Moreover, embodiments may be downloaded as a computer program product, wherein the program may be transferred from a remote computer (e.g., a server) to a requesting computer (e.g., a client) by way of one or more data signals embodied in and/or modulated by a carrier wave or other propagation medium via a communication link (e.g., a modem and/or network connection).

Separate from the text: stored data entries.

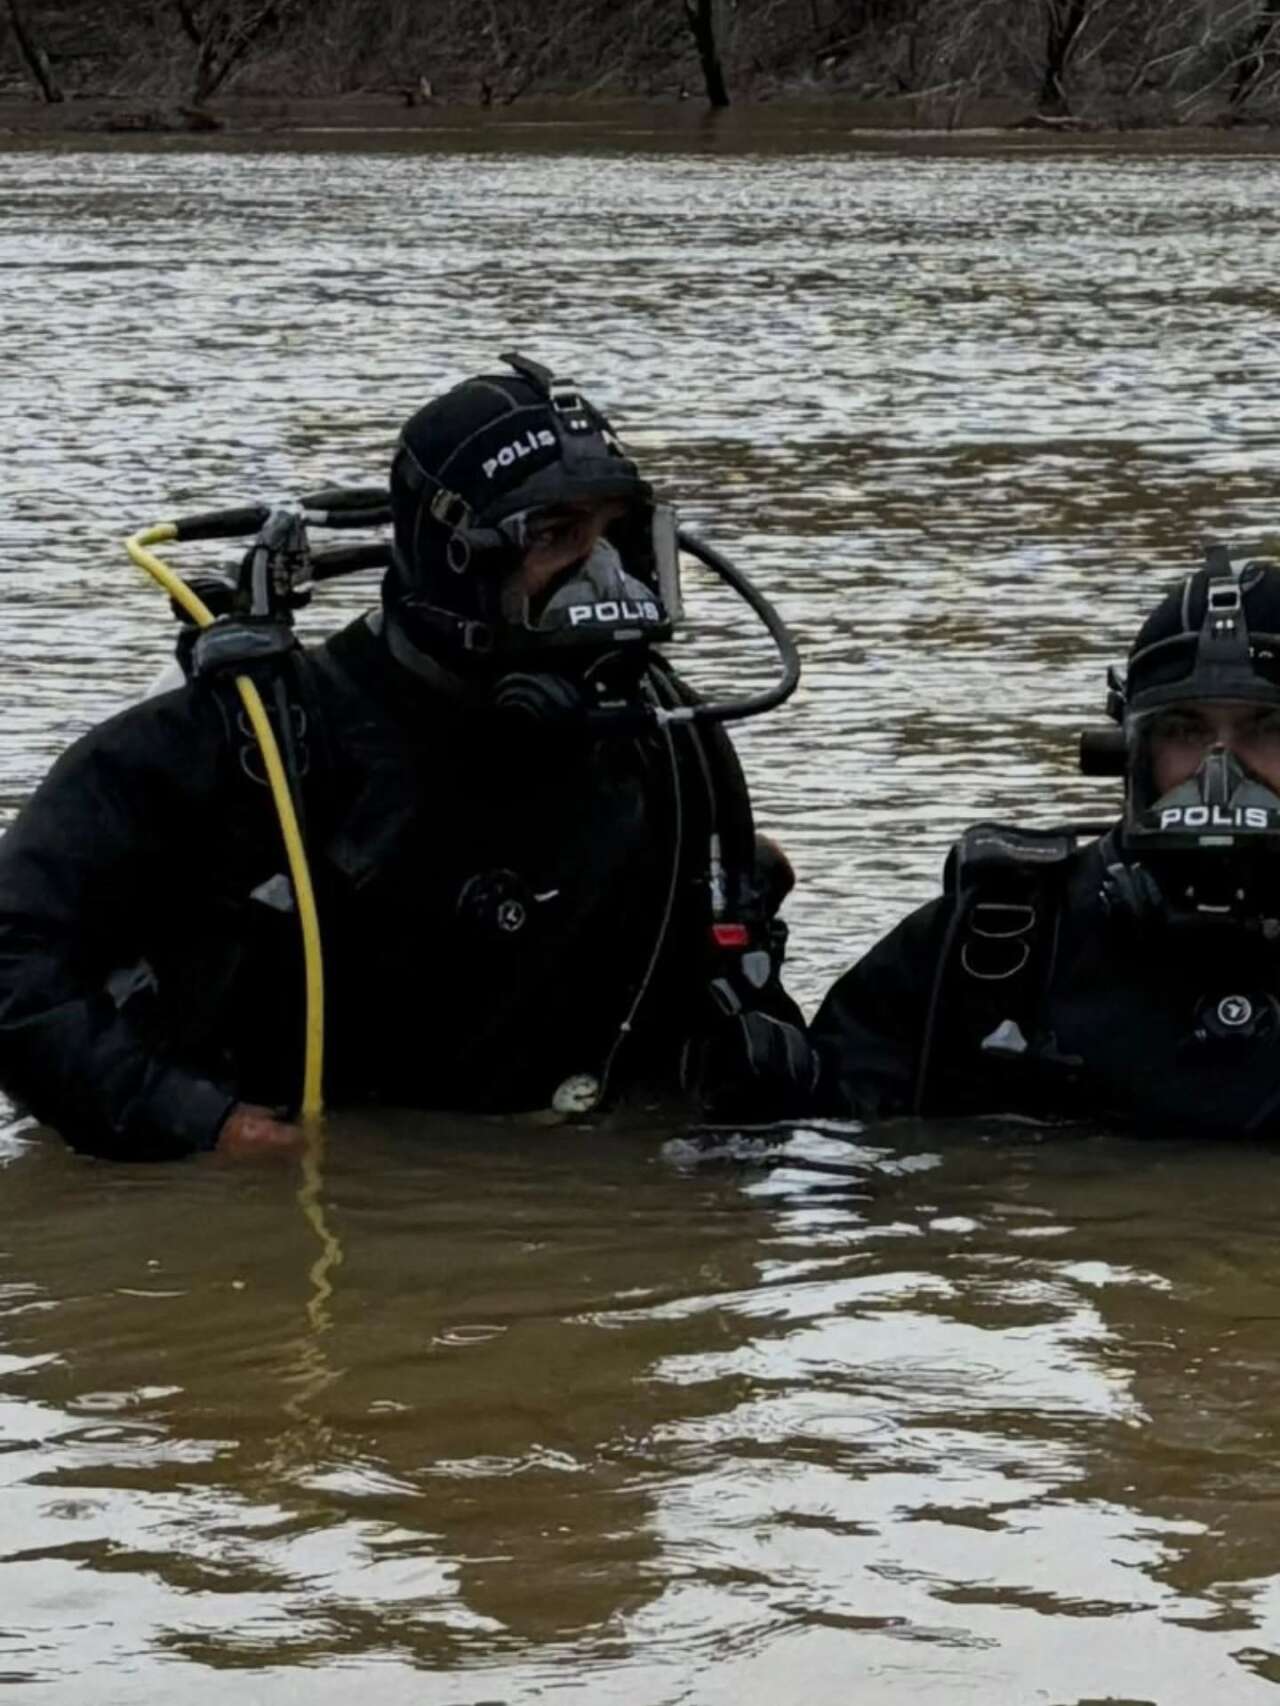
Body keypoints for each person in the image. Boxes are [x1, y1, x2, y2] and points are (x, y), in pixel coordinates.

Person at [0, 355, 813, 1161]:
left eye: (617, 538)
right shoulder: (259, 739)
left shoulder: (669, 750)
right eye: (557, 535)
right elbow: (11, 950)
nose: (600, 577)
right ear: (455, 556)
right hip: (267, 1215)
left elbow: (732, 1014)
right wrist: (186, 1119)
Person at [809, 546, 1280, 1138]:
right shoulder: (1001, 944)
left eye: (1268, 729)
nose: (1221, 772)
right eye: (1184, 731)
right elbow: (813, 1147)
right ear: (1132, 753)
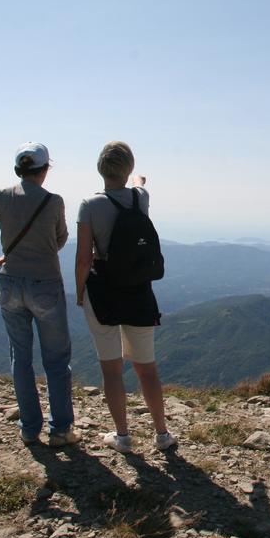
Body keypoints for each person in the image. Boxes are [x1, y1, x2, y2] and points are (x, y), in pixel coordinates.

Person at [0, 142, 77, 447]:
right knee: (56, 360)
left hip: (9, 283)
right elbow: (60, 238)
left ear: (18, 169)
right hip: (45, 286)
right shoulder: (53, 202)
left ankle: (29, 428)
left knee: (20, 358)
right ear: (44, 169)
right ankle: (61, 429)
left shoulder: (0, 197)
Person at [75, 141, 176, 453]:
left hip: (103, 292)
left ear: (99, 169)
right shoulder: (139, 198)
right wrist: (138, 179)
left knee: (111, 368)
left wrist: (79, 292)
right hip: (138, 292)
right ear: (129, 169)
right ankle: (161, 434)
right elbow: (139, 184)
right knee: (146, 367)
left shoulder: (89, 205)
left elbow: (83, 259)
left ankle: (123, 437)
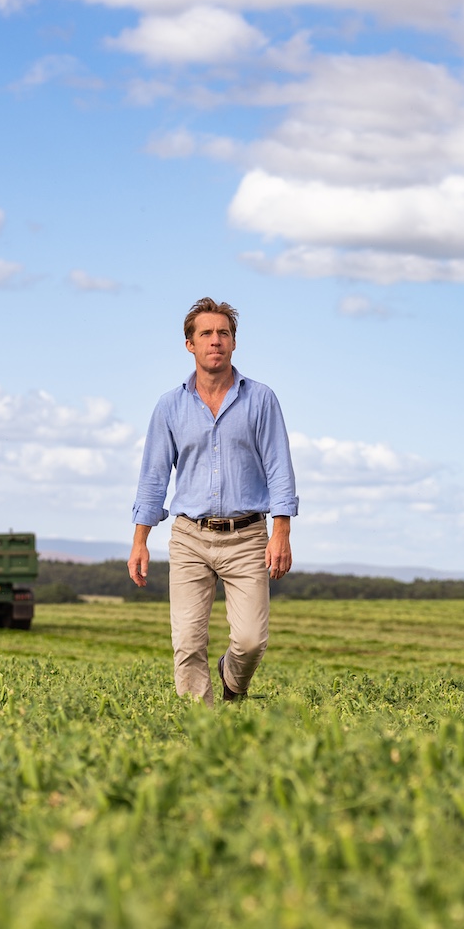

The drawings and the forgoing description give examples of embodiments. Those skilled in the art will appreciate that one or more of the described elements may well be combined into a single functional element. Alternatively, certain elements may be split into multiple functional elements. Elements from one embodiment may be added to another embodiment. For example, orders of processes described herein may be changed and are not limited to the manner described herein. Moreover, the actions in any flow diagram need not be implemented in the order shown; nor do all of the acts necessarily need to be performed. Also, those acts that are not dependent on other acts may be performed in parallel with the other acts. The scope of embodiments is by no means limited by these specific examples. Numerous variations, whether explicitly given in the specification or not, such as differences in structure, dimension, and use of material, are possible. The scope of embodiments is at least as broad as given by the following claims.